Whatever we’re asking for is presumably something we don’t believe we have. The only reason we don’t have everything we’d like is that we have areas in which we are unconscious. So when we are asking for something greater, we’re asking for something that’s more conscious, from a place of lesser consciousness. How can we know what that more-conscious situation is from our position of less consciousness? It’s impossible! It’s like the old saying, “You can’t get there from here.”

Yet how often do we ask for something, only to refuse it when it shows up as something totally different than what we thought it would look like? The universe always sends us what we ask for. It never looks the way we thought it would look, and the timing is variable. Concluding and judging that what shows up is no good also creates a limitation in what can show up.

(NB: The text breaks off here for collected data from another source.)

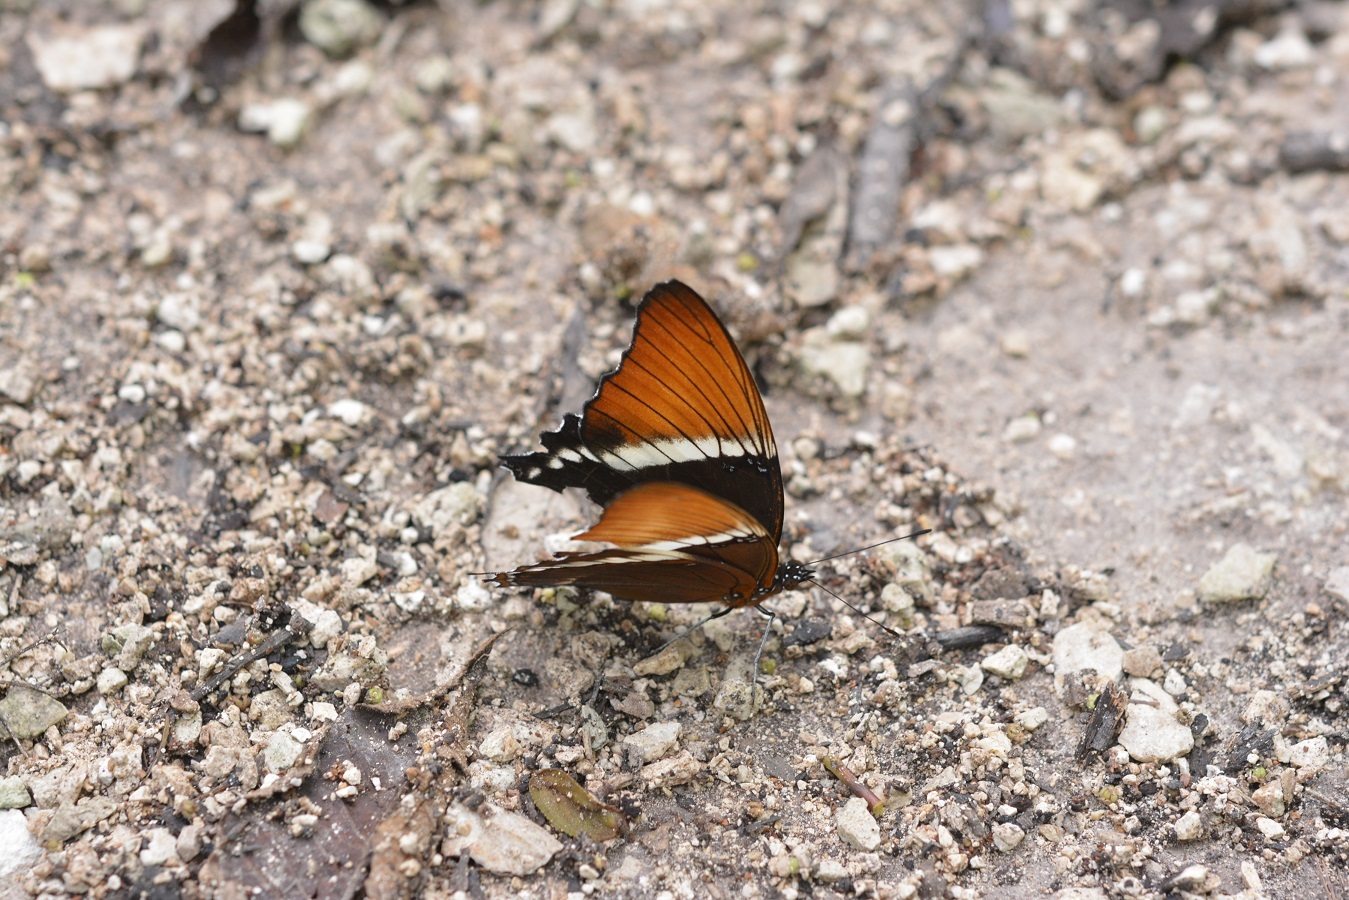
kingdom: Animalia
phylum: Arthropoda
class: Insecta
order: Lepidoptera
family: Nymphalidae
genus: Siproeta
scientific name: Siproeta epaphus
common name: Rusty-tipped page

If you say “It’s not working!” just because it doesn’t show up as you thought it would, when you thought it would, you stop the universe’s creation to you. The universe hears your conclusion and sends what you’ve been asking for to someone who’s more willing to receive, live in the question, and not judge the outcome of what you’ve asked for. Much better to say, “That didn’t turn out like I expected, what’s it going to take for even more to show up?” The best way to get out of judgment is to ask a question, as questions that are truly questions, preclude judgment.

Would you really like to change your financial reality? Giving up your judgment of yourself, others, and money would be a great way to start. What else do you suppose it might change in your life?